Walt Whitman, num poema de 1855, dizia que os Estados Unidos
é um país que não se representa por deputados, senadores, escritores ou mesmo
inventores, e sim pelo homem comum. Durante quase toda a campanha, observando
as entrevistas dos eleitores de Trump, não havia neles apenas o medo dos
efeitos da globalização, mas também uma repulsa pelos políticos tradicionais.
Alguns, mesmo discordando das bobagens que ele dizia, afirmavam: pelo menos é
sincero, ao contrário dos profissionais. Outros mais exaltados gritavam
abertamente para as câmeras: foda-se o politicamente correto.
A suposição de que o progresso triunfa sempre é um
contrabando religioso na teoria política. A história não é linear. E talvez os
formadores de opinião e pesquisadores tenham perdido o pé por acharem,
equivocadamente, que o triunfo sempre estará ao lado do que consideramos certo.
É preciso mais humildade, mais presença na vida das pessoas para compreender
que a globalização produz ressentimentos e que muitos anseiam pelos “velhos e
bons tempos” de sua experiência nacional.
O caso do Rio deveria ser tratado à parte. Mas é um estado
falido, algo que também não é estranho à história mundial. O Haiti é aqui, já
dizia, profeticamente, a canção de Caetano e Gil. Falavam da Bahia, mas o verso
inicial é válido para todos: pensem no Haiti.
Uma grande contradição na falência do Rio é o fato de que os
mesmos políticos que arrasaram o estado são os responsáveis para liderar sua
reconstrução. A falta de legitimidade torna a tarefa quase impossível. Depois
de tanta incompetência e corrupção, grande parte das pessoas gostariam de
vê-los na cadeia, e não no comando do estado.

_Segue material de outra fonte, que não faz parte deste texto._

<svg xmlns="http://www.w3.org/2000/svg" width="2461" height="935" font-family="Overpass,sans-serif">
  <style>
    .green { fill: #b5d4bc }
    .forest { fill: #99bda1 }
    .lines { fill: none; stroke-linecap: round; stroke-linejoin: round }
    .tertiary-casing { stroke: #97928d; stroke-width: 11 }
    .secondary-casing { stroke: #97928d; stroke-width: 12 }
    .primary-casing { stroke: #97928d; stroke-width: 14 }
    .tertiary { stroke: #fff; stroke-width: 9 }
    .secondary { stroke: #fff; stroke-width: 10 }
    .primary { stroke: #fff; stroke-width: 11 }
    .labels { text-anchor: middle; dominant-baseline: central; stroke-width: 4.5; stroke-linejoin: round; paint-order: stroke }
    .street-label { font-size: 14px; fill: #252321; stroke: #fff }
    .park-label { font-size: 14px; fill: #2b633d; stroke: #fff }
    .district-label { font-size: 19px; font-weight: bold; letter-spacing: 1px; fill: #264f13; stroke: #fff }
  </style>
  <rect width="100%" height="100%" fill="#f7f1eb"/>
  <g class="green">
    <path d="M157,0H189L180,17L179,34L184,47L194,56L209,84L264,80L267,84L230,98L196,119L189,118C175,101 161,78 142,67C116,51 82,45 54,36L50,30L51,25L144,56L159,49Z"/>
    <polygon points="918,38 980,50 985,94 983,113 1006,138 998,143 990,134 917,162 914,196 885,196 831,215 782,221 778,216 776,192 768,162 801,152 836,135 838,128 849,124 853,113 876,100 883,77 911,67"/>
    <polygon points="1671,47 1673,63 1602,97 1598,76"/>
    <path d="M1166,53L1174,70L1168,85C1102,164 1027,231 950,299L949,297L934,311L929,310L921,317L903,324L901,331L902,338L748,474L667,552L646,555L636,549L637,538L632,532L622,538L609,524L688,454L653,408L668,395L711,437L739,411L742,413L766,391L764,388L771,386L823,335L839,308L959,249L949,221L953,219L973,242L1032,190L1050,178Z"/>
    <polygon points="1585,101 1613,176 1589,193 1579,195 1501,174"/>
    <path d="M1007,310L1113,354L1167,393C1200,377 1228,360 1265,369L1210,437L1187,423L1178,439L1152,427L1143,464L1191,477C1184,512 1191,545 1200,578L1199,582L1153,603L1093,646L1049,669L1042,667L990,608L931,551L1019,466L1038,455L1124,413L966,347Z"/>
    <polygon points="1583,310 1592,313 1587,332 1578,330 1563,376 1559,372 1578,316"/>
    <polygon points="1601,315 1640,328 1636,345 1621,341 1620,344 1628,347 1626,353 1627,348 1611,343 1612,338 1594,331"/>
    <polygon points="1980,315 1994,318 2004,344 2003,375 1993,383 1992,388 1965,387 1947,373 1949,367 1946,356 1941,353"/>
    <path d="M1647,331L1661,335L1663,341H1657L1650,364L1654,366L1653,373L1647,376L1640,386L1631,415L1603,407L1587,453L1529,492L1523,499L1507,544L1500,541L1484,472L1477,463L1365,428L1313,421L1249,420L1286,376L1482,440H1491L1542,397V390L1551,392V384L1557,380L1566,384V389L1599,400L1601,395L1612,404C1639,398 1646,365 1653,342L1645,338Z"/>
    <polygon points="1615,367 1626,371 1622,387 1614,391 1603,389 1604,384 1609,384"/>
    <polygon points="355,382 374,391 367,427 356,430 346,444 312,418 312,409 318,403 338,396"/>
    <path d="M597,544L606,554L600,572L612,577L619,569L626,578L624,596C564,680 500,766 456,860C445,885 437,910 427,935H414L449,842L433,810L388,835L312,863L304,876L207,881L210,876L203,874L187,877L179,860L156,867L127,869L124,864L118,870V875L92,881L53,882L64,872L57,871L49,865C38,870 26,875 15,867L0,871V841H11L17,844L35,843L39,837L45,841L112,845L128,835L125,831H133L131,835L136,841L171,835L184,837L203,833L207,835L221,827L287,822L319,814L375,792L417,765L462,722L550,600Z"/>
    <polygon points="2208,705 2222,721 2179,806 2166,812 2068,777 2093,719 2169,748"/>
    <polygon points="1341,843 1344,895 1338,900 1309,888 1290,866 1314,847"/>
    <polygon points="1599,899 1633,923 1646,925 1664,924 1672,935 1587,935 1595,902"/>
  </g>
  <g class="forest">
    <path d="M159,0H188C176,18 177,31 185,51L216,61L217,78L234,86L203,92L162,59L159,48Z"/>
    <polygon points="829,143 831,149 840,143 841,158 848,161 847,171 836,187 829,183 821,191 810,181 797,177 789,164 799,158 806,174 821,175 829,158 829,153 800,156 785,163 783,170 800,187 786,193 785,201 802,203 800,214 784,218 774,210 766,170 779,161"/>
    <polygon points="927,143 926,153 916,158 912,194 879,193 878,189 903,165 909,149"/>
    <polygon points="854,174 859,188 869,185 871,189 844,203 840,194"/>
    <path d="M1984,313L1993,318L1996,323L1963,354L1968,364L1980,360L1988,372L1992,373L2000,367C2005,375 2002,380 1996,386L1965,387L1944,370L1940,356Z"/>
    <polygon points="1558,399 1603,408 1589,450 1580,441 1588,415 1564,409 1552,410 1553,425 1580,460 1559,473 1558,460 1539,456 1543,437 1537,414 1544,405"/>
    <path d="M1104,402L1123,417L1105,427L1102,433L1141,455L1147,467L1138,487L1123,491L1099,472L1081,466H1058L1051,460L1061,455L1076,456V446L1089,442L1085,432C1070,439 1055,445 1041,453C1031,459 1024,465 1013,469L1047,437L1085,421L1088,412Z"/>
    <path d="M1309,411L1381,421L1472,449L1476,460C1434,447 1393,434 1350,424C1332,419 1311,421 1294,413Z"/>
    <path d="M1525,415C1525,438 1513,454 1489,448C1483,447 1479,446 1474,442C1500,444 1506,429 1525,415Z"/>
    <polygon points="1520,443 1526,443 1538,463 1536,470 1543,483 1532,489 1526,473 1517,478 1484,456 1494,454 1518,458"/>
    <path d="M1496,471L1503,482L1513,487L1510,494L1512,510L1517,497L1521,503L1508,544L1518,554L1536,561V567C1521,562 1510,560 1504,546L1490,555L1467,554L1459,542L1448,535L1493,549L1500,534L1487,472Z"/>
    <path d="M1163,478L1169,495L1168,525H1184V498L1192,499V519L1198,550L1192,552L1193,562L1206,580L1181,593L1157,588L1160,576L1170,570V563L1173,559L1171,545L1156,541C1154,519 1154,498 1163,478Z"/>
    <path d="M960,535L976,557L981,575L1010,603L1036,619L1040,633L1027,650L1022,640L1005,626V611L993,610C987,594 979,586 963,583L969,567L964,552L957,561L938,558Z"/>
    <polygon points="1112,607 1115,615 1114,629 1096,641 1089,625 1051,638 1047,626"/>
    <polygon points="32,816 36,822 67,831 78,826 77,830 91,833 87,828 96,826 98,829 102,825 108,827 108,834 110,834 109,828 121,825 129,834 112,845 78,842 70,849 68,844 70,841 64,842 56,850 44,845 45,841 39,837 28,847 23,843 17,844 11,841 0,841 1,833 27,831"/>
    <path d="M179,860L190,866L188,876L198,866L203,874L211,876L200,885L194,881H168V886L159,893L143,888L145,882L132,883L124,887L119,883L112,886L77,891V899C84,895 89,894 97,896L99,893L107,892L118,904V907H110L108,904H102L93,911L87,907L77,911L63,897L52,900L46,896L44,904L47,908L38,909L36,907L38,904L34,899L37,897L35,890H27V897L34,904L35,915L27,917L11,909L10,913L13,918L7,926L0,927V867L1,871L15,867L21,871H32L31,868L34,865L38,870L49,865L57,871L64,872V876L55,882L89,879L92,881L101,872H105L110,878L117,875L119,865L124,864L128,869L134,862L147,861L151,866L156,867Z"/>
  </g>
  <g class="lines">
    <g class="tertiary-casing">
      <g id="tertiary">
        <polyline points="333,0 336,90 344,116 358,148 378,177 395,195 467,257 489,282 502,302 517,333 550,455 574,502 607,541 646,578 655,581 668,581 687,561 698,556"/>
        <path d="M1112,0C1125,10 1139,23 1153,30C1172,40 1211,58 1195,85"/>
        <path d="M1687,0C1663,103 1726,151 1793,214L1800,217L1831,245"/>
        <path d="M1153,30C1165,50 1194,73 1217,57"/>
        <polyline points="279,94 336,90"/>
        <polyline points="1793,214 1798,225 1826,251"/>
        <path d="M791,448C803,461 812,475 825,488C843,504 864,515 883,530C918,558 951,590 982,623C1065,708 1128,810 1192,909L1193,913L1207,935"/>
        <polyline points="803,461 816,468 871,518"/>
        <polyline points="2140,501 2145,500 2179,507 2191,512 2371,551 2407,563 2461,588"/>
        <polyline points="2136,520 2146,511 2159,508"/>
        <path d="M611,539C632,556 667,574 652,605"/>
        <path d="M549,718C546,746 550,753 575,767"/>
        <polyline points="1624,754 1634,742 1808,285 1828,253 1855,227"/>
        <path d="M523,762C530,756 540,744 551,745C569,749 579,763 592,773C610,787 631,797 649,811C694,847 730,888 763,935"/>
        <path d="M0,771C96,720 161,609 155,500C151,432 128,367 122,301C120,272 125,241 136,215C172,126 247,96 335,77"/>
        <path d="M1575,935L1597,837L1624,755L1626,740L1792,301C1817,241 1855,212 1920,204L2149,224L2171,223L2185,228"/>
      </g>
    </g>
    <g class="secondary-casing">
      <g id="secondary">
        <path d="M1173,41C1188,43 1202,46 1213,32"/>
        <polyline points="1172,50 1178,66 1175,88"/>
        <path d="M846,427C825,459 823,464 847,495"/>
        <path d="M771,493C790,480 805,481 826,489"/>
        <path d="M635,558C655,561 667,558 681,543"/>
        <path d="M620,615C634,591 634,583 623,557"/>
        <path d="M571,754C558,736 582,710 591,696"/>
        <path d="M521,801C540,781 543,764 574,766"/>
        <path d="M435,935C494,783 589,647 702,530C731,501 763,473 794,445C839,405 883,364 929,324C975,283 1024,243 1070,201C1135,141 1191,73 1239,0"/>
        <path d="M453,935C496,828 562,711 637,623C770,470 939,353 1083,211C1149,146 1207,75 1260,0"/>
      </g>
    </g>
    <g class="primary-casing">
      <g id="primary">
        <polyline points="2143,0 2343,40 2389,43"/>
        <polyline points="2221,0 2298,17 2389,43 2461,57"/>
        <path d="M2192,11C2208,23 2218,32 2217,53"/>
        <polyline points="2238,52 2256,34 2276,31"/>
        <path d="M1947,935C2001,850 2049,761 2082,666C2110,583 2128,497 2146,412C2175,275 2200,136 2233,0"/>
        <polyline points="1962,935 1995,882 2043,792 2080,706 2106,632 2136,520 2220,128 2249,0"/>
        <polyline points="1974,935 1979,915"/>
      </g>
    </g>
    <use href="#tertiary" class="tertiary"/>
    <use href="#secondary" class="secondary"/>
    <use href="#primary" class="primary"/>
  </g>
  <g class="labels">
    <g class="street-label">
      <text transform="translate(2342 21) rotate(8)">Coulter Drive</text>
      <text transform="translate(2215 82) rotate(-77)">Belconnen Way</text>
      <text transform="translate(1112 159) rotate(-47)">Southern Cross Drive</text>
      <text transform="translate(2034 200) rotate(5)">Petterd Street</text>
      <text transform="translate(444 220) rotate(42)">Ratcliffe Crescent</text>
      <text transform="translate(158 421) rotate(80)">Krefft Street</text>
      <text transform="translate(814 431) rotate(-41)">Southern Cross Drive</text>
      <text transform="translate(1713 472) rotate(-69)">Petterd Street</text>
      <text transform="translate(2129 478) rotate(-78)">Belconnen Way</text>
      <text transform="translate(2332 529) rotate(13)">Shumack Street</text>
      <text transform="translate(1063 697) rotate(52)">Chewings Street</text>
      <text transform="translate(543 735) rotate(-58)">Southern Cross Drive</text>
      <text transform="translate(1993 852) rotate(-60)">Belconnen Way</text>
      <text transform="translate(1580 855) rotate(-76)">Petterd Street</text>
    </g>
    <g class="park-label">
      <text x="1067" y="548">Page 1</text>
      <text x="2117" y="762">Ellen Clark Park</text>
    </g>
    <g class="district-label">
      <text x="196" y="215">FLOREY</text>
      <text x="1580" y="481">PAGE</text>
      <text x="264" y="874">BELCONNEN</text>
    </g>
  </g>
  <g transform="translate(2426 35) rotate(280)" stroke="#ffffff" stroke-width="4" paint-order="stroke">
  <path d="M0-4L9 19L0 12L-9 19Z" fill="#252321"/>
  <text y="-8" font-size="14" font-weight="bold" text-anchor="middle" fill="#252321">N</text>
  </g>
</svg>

Eles não vão renunciar. Será preciso que a sociedade se
movimente, sem quebradeiras, sem gritos, para que as coisas voltem à
normalidade. Ela também se deixou levar pela febre do petróleo. Em 2010, quando
disputei com Cabral, já era evidente o colapso do sistema de saúde, a corrupção
assustadora. Naquele momento, percebi que muitos intelectuais, alguns amigos
queridos, continuavam seduzidos por um governo que mascarava a incompetência e corrupção
com os abundantes recursos do petróleo. A sedução não envolveu apenas
intelectuais críticos, mas todo o establishment. Hoje, os manifestantes gritam
Bolsonaro, quando invadem a Assembleia. Como são policiais, e a família
Bolsonaro sempre apoiou a corporação, não significa ainda um sentimento mais
amplo na sociedade carioca, embora Bolsonaro, pai e filho, já sejam campeões de
voto.
Será preciso humildade para compreender o que se passa,
independentemente de nossas projeções teóricas sobre futuros luminosos. A
cidade maravilhosa, cosmopolita etc. já está nas mãos de um grupo cristão que
tende, ao contrário do Velho Testamento, a defender não uma ética particular,
mas um caminho que deva ser universalmente aceito.

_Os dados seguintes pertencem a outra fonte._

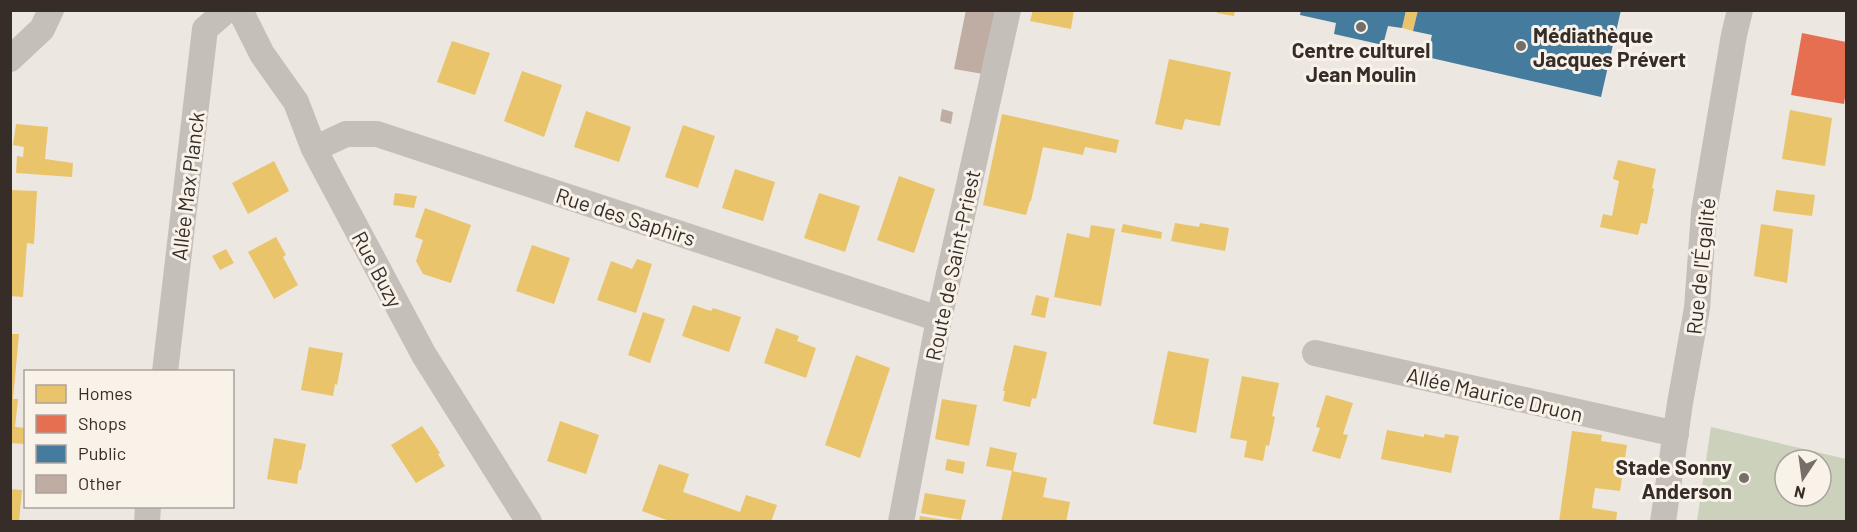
<svg xmlns="http://www.w3.org/2000/svg" width="1857" height="532" font-family="Barlow,sans-serif">
  <style>
    .green { fill: #ccd1bc; fill-rule: evenodd }
    .homes { fill: #e9c46a }
    .shops { fill: #e76f51 }
    .public { fill: #457b9d }
    .building { fill: #bfada3 }
    .lines { fill: none; stroke-linecap: round; stroke-linejoin: round }
    .minor { stroke: #c5bfba; stroke-width: 26 }
    .poi-dot { fill: #766e69; stroke: #f8f2e9; stroke-width: 2 }
    .labels { text-anchor: middle; dominant-baseline: central; stroke-width: 6; stroke-linejoin: round; paint-order: stroke }
    .poi-label { font-size: 21px; font-weight: bold; fill: #362d29; stroke: #f8f2e9; text-anchor: start }
    .street-label { font-size: 21px; fill: #362d29; stroke: #f8f2e9 }
  </style>
  <rect width="100%" height="100%" fill="#ece7e1"/>
  <path class="green" d="M1711,427l135,32v62h-149zM1785,460h36v36h-36z"/>
  <path class="homes" d="M1033,10h41l-3,19 -41,-8z
    M1217,10h18l-1,6 -17,-3z
    M1406,10h12l-5,21 -11,-3z
    M452,41l38,12 -15,42 -38,-13z
    M1169,59l62,13 -11,54 -35,-7 -3,11 -27,-6z
    M522,71l40,14 -18,52 -40,-16z
    M1790,110l42,8 -7,48 -43,-7z
    M586,111l45,16 -12,35 -45,-15z
    M1002,114l117,26 -3,13 -31,-6 -2,8 -40,-8 -12,54h-1l-4,14 -43,-10z
    M16,124l32,3 -3,32 28,4 -1,14 -56,-4 1,-17 6,1 1,-10 -11,-2z
    M683,125l32,11 -17,52 -33,-11z
    M1618,160l38,9 -4,19 2,1 -7,35 -6,-1 -3,12 -38,-8 3,-13 9,2 7,-35 -6,-2z
    M274,161l15,30 -41,23 -16,-31z
    M735,169l40,13 -12,39 -41,-13z
    M899,176l36,13 -21,64 -37,-13z
    M10,190l27,1 -3,53 -7,-1 -4,54 -13,-1z
    M1776,190l39,5 -3,21 -39,-5z
    M395,193l22,3 -3,12 -21,-3z
    M819,193l41,13 -15,46 -41,-14z
    M425,208l46,17 -20,58 -28,-9 -7,-13 7,-21 -8,-3z
    M1175,223l24,4 1,-4 29,5 -4,23 -54,-10z
    M1123,224l39,8 -1,7 -40,-7z
    M1761,224l32,5 -6,54 -33,-7z
    M1091,225l24,4 -14,77 -47,-9 13,-64 22,5z
    M276,237l10,18 -3,2 15,28 -24,14 -26,-47z
    M532,245l38,13 -16,46 -38,-13z
    M226,249l8,14 -14,7 -8,-14z
    M637,259l15,5 -16,49 -39,-13 14,-39 21,8z
    M1036,295l13,3 -4,20 -14,-3z
    M693,305l18,6 2,-3 28,9 -12,35 -47,-16z
    M643,312l22,7 -15,44 -22,-8z
    M776,328l23,8 -2,5 19,7 -10,30 -42,-15z
    M10,334h9l-6,65h5l-3,28 11,1v16l-16,-1z
    M1014,345l33,7 -11,47 -4,-1 -2,9 -27,-6 2,-10h-2z
    M309,347l34,6 -6,32 -2,-1 -2,12 -32,-6z
    M1168,351l41,8 -13,74 -43,-9z
    M856,355l34,13 -30,90 -35,-13z
    M1242,376l37,7 -7,33 3,1 -6,29 -3,-1 -3,16 -19,-4 3,-16 -17,-3z
    M1326,395l27,8 -10,31 5,1 -8,24 -28,-8 8,-23 -4,-1z
    M942,399l35,6 -8,41 -34,-7z
    M560,421l39,14 -13,39 -39,-13z
    M422,426l18,27 -2,1 7,12 -29,17 -25,-38z
    M1387,430l37,7v-3l20,4 1,-4 14,2 -8,37 -70,-14z
    M1572,431l30,4 -1,6 26,4 -7,46 -25,-3 -3,20 25,4 -1,10h-57z
    M274,438l32,6 -5,26h-2l-2,14 -30,-5z
    M990,447l27,6 -4,18 -27,-5z
    M947,459l18,3 -2,12 -18,-4z
    M659,464l30,10 -6,18 29,10 28,10 6,-17 31,10 -6,17h-99l-30,-11z
    M1012,471l35,7 -4,19 27,5 -4,20h-65z
    M10,489l12,1 -3,32h-9z
    M925,493l41,7 -5,20 -40,-7z
    M920,516l25,4v2h-26z"/>
  <path class="shops" d="M1802,33l44,9v49l-2,13 -53,-9z"/>
  <path class="public" d="M1301,10h105l-4,18 -14,-2 -5,19 -49,-11 2,-11 -36,-8z
    M1418,10h203l-20,87 -174,-40 5,-22 -19,-4z"/>
  <path class="building" d="M966,10h31l-14,64 -29,-5z
    M942,109l11,3 -2,12 -11,-3z"/>
  <g class="lines">
    <path class="minor" d="M240,10l22,44 34,48 18,47 110,206 105,167
      M10,59l32,-30 9,-19
      M314,149l32,-15h31l562,185
      M1315,353l361,81
      M165,372l40,-343 22,-19
      M147,522l1,-16
      M901,522l38,-203 69,-309
      M1663,522l17,-119 17,-95 7,-96 30,-177 6,-25"/>
  </g>
  <g class="poi-dot">
    <circle cx="1361" cy="27" r="6"/>
    <circle cx="1521" cy="46" r="6"/>
    <circle cx="1744" cy="478" r="6"/>
  </g>
  <g class="labels">
    <g class="poi-label">
      <text x="1533" y="34">Médiathèque<tspan x="1533" dy="24">Jacques Prévert</tspan></text>
      <text x="1361" y="49" text-anchor="middle">Centre culturel<tspan x="1361" dy="24">Jean Moulin</tspan></text>
      <text x="1732" y="466" text-anchor="end">Stade Sonny<tspan x="1732" dy="24">Anderson</tspan></text>
    </g>
    <g class="street-label">
      <text transform="translate(187 186) rotate(-83)">Allée Max Planck</text>
      <text transform="translate(626 216) rotate(18)">Rue des Saphirs</text>
      <text transform="translate(952 265) rotate(-78)">Route de Saint-Priest</text>
      <text transform="translate(1700 266) rotate(-84)">Rue de l'Égalité</text>
      <text transform="translate(378 269) rotate(62)">Rue Buzy</text>
      <text transform="translate(1495 394) rotate(13)">Allée Maurice Druon</text>
    </g>
  </g>
  <rect width="1857" height="532" fill="none" stroke="#362d29" stroke-width="24"/>
  <rect x="24" y="370" width="210" height="138" fill="#f8f2e9" stroke="#aaa39c" stroke-width="1.5"/>
  <rect x="36" y="385" width="30" height="18" fill="#e9c46a" stroke="#aaa39c" stroke-width="1.5"/>
  <text x="78" y="400" font-size="18" fill="#362d29">Homes</text>
  <rect x="36" y="415" width="30" height="18" fill="#e76f51" stroke="#aaa39c" stroke-width="1.5"/>
  <text x="78" y="430" font-size="18" fill="#362d29">Shops</text>
  <rect x="36" y="445" width="30" height="18" fill="#457b9d" stroke="#aaa39c" stroke-width="1.5"/>
  <text x="78" y="460" font-size="18" fill="#362d29">Public</text>
  <rect x="36" y="475" width="30" height="18" fill="#bfada3" stroke="#aaa39c" stroke-width="1.5"/>
  <text x="78" y="490" font-size="18" fill="#362d29">Other</text>
  <g transform="translate(1803 478) rotate(193)"><circle r="28" fill="#f8f2e9" stroke="#aaa39c" stroke-width="1.5"/>
  <path d="M0-4.5L10 22L0 15L-10 22Z" fill="#766e69"/>
  <text y="-9" font-size="16" font-weight="bold" text-anchor="middle" fill="#362d29">N</text>
  </g>
</svg>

A gravidade da crise no Rio, caso sobreviva à quadrilha que
o governou, e caso a sociedade não se esforce para buscar soluções, pode nos
levar a um tipo de dissolução que encha as ruas de fantasmas perambulando com
suas cestas de pequeno comércio, gangues dominando amplos setores da cidade e,
sobretudo, saída em massa para o interior, para outros estados, para fora do
país.
Pensem no Haiti, diz a canção. Precisamos mais do que isso:
pensar no Haiti e fazer algo para evitar o mesmo destino.